Alcol, lo sballo del weekend diventa rituale
Su 500 giovani bolognesi l’84% ammette di essersi ubriacato almeno una volta nell’ultimo anno. «L’abuso di alcol è una pratica consapevole, razionale e pianificata». Lo studio dell’Ausl di Bologna.
Bevi consapevolmente. Potrebbe essere riscritto così il noto slogan pubblicitario, almeno secondo gli ultimi dati sul consumo di alcol tra i giovani. I ragazzi bolognesi sono coscienti dei rischi, ma questo non basta a frenarli: «Ubriacarsi è una pratica consapevole, razionale e pianificata». A dirlo è Raimondo Pavarin, responsabile dell’Osservatorio epidemiologico sulle dipendenze dell’Ausl di Bologna. E a confermarlo sono i risultati del progetto «Allcool» da lui condotto: diminuisce il consumo di alcol quotidiano, ma aumentano gli «Hed», Heavy episodic drinking, le pratiche di consumo occasionali, smisurate e appunto consapevoli. Si definisce heavy drinker chi assume in poche ore tra le 4 e le 5 unità di alcol (più o meno un bicchiere di vino o un boccale di birra).
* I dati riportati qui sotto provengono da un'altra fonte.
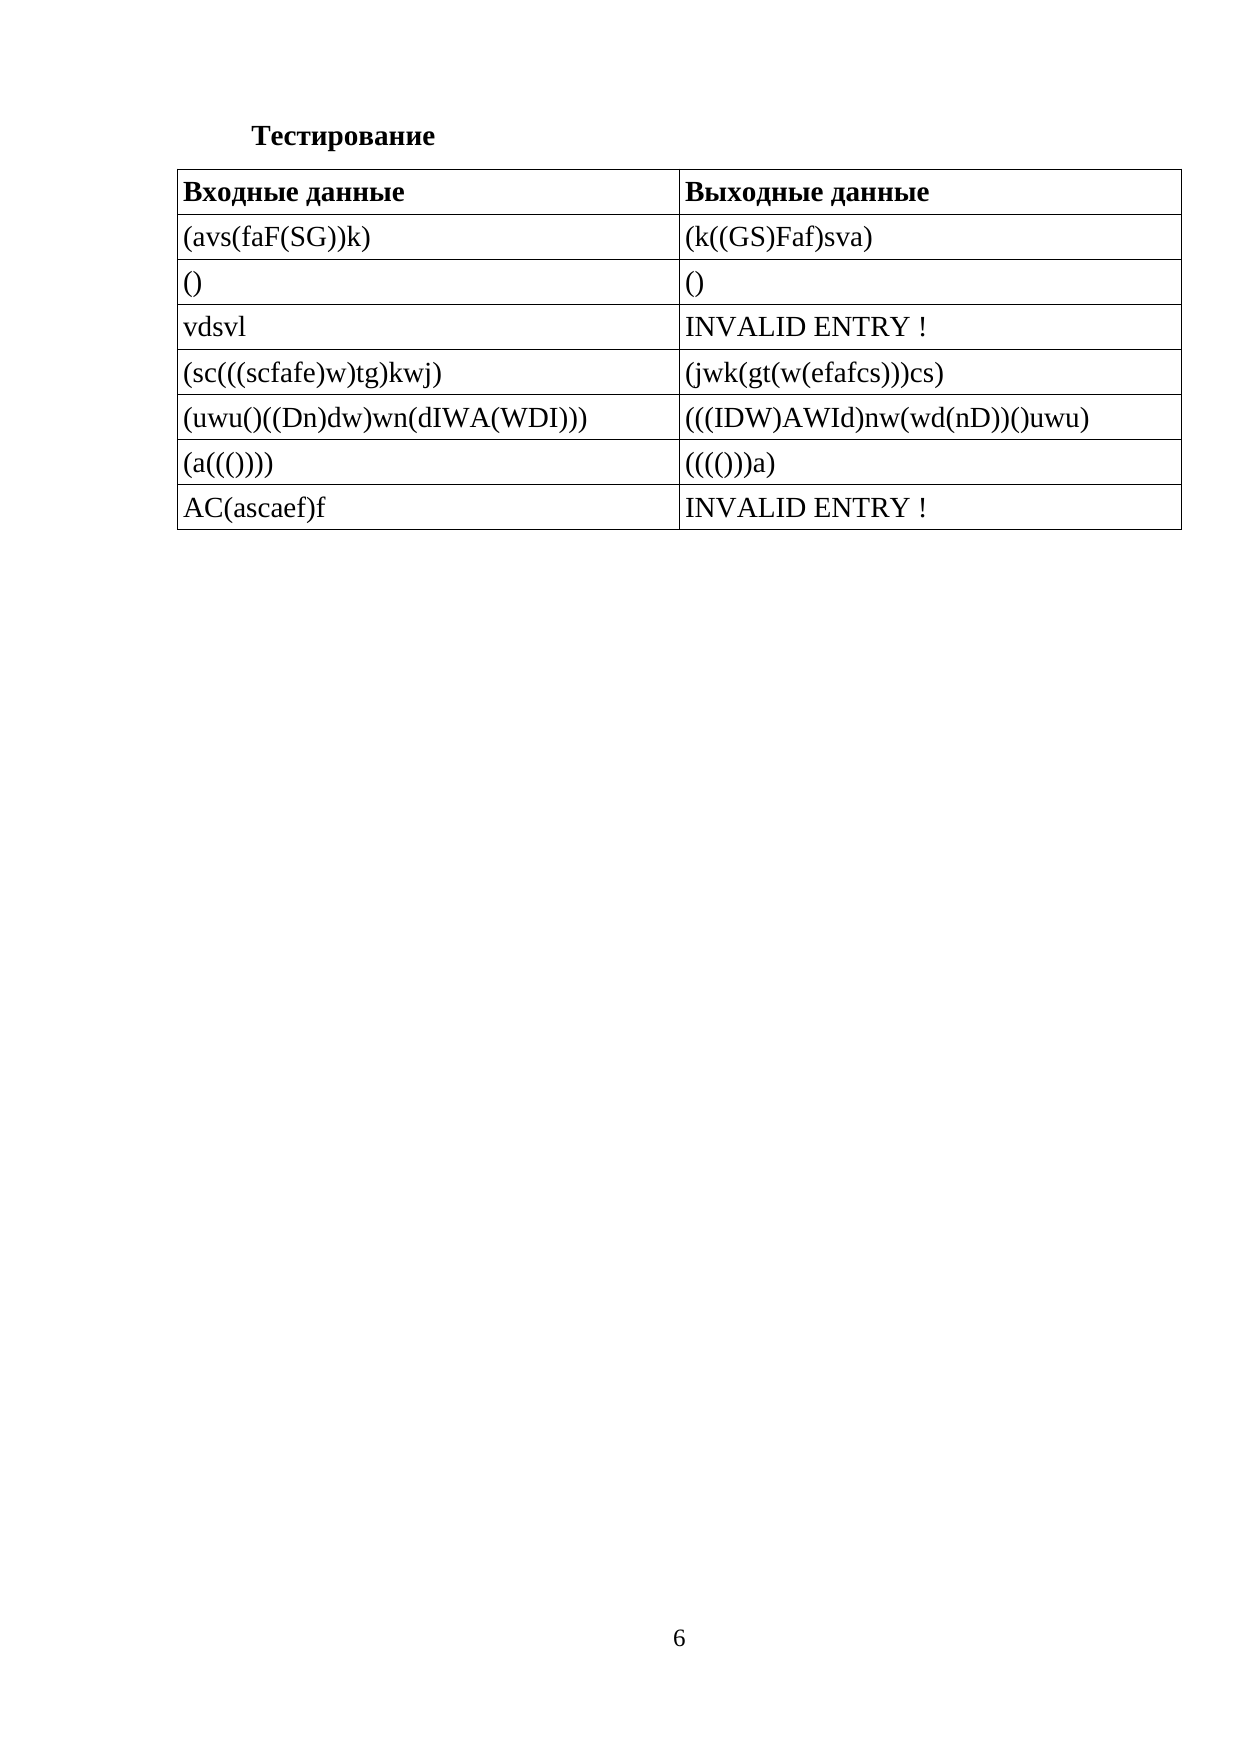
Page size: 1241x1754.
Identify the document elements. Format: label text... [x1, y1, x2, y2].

table_cell (jwk(gt(w(efafcs)))cs) [680, 350, 1181, 394]
table_cell (((()))a) [680, 440, 1181, 484]
table_cell (avs(faF(SG))k) [178, 215, 679, 259]
table_cell () [178, 260, 679, 304]
table_cell (a((()))) [178, 440, 679, 484]
table_cell (uwu()((Dn)dw)wn(dIWA(WDI))) [178, 395, 679, 439]
text Тестирование [177, 118, 1181, 152]
table_header Входные данные [178, 170, 679, 213]
table_cell INVALID ENTRY ! [680, 485, 1181, 529]
table_header Выходные данные [680, 170, 1181, 213]
table_cell (((IDW)AWId)nw(wd(nD))()uwu) [680, 395, 1181, 439]
table_cell () [680, 260, 1181, 304]
table_cell INVALID ENTRY ! [680, 305, 1181, 349]
table_cell vdsvl [178, 305, 679, 349]
table_cell (sc(((scfafe)w)tg)kwj) [178, 350, 679, 394]
table_cell (k((GS)Faf)sva) [680, 215, 1181, 259]
table_cell AC(ascaef)f [178, 485, 679, 529]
Su 500 bolognesi tra i 18 e i 29 anni intervistati l’84,4% ammette di aver bevuto a dismisura almeno una volta nell’ultimo anno: la percentuale più alta tra le tre città protagoniste della ricerca (Terragona in Spagna, Porto in Portogallo e Bologna). La metà di loro dichiara di averlo fatto più volte ma in modo sporadico (meno di 4 volte al mese), il 34% con più frequenza (più di 3 volte al mese). A testimoniare l’affermarsi della pratica sono gli accessi al pronto soccorso nell’area metropolitana: nei primi otto mesi del 2017 sono stati 1101 i casi di intossicazione alcolica acuta. Di questi il 25,3%, la percentuale più alta tra le fasce d’età, rappresenta i giovani sotto i 29 anni: circa 278 casi. Ai dati si affiancano nuovi comportamenti. «L’abuso alcolico si è normalizzato — spiega Pavarin — i ragazzi pianificano in precedenza i momenti più adatti in base agli impegni del giorno dopo». E anche il mercato si è adeguato ai loro bisogni, con l’offerta di prodotti alcolici a basso costo e dalla bassa qualità. Ma prende piede anche il fai da te: i giovani si preparano a casa i cocktail che poi portano in giro dentro a bottiglioni di plastica. Ai tradizionali luoghi di ritrovo come i pub si sono così sostituiti i non luoghi di consumo, in piazza o in prossimità dei locali. Preoccupato Angelo Fioritti, direttore del Dipartimento di salute mentale e dipendenze patologiche dell’Ausl di Bologna: «Queste stime — avverte — devono allarmarci. Ci fanno ritenere che i bisogni sanitari e la spesa pubblica tra 20-30 anni saranno molto maggiori. In futuro le patologie croniche legate al consumo di alcol compariranno con notevole anticipo. E questo deve farci riflettere».